Is now the right time to buy an Investment Property?

Is now the right time to buy an Investment Property?

The rental property market is very strong in all the major cities around Australia and finding one that ticks all the boxes can be hard. Realistically if you have a steady income and your job is secure, its never been a better time to buy with interest rates around 5%, you can find lots of positive geared properties. The question is how will the property you purchase assist you to build your wealth? Even positive geared properties can have a negative impact on your future wealth with expensive capital costs down the track, so choosing the right property is vital.

It really comes down to the economics of the purchase and the potential for capital gain. I’ve seen hundreds of clients with rental properties make low to moderate long term gains, the clients that have excelled at building their Real Net Wealth in property have used my 10 tips to purchasing a growth property.

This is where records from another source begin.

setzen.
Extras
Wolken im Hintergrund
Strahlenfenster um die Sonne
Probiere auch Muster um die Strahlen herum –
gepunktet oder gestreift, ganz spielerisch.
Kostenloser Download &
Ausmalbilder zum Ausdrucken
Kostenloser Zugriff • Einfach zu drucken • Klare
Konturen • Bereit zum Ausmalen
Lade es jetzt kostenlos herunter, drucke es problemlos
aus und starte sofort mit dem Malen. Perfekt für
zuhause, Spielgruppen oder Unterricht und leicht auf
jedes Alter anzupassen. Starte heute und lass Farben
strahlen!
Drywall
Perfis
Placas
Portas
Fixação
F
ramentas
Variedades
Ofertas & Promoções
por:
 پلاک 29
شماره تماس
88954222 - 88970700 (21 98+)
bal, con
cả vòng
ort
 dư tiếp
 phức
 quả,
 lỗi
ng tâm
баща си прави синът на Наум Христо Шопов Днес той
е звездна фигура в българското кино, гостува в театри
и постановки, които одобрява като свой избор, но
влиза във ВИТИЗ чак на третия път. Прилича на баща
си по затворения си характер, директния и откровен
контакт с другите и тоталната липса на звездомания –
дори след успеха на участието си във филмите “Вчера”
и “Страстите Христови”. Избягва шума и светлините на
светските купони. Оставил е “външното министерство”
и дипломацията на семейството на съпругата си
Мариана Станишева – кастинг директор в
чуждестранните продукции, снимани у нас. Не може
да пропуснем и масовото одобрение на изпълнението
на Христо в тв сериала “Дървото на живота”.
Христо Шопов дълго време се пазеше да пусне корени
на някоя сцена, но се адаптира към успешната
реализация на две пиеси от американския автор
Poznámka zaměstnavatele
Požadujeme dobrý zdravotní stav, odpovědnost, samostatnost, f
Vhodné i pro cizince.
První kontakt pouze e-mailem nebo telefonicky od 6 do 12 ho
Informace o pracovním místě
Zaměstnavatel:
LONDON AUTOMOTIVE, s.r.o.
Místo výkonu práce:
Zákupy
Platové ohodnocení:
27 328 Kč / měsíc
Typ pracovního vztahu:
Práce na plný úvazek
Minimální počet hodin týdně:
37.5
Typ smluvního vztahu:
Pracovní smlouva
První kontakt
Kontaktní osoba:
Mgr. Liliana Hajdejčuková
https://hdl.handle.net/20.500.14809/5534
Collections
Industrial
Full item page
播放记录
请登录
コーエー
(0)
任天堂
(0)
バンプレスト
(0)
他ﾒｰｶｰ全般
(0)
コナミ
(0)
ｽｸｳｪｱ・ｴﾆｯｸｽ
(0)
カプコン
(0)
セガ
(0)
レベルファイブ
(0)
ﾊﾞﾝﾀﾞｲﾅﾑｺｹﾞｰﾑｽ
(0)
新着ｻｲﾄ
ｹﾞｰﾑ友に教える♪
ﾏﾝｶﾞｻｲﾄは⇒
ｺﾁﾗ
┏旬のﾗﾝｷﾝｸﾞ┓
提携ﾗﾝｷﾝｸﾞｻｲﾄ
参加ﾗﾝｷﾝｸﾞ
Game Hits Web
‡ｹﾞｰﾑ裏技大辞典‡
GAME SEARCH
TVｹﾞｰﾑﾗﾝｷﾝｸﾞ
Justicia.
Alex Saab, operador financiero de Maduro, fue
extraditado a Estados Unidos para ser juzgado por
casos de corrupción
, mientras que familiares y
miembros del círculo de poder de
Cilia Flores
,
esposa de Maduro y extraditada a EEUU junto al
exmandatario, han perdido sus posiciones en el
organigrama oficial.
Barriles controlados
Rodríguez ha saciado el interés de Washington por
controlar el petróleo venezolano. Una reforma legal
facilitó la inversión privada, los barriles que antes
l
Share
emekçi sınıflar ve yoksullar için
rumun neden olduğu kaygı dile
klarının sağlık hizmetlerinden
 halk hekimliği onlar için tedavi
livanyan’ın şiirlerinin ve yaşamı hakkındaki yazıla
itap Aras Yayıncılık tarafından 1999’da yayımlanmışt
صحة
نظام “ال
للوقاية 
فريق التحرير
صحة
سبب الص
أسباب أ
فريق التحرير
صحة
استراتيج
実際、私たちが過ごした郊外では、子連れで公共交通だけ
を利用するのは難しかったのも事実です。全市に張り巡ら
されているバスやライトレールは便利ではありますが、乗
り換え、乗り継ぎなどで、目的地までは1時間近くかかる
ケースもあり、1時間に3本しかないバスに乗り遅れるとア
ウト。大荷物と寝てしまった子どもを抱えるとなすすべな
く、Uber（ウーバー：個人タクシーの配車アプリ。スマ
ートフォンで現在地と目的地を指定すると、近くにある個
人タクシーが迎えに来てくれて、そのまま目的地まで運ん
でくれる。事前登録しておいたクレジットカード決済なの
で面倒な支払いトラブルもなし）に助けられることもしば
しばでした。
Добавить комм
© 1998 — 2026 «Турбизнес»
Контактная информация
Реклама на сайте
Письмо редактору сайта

  1. Research the suburb to find out what type of properties are in demand, what are selling at a premium and target properties which are undervalued in this category.
  2. Find property that is livable and doesnt require major structural renovations (or factor that into you buying price)
  3. Look for a property in an established area,  close to public transport/universities (not primary schools)/shops/parks etc
  4. Look for undervalued property (ugly properties, bad colours/carpets/kitchens) but with good floor plans.
  5. look for property with multiple uses eg, has a granny flat/office/workshop – additional rental opportunities
  6. look for properties that have potential to rent each room/upstairs downstairs close to universities etc
  7. Do the cash flow analysis find out how much it will cost you… factor in estimates for depreciation and Tax benefits
  8. Buy the property in the right names/structure.. eg Property Trust or seek tax advise as to who’s name you should buy the property in. Property trust are a fantastic vehicle if the property is positively geared it has the potential to save you thousands each year in tax, and even more saving to be had to reduce Capital Gains Tax
  9. Choose the right loan, go interest only, structure your loan with an offset account rather than a redraw (this will assist you from a tax point of view in the future should you wish to move back into your rental)
  10. Negotiate – get familiar with the way real estates agents work, and learn negotiation techniques to deal with them… you can save 10’s of thousands – its worth the investment!!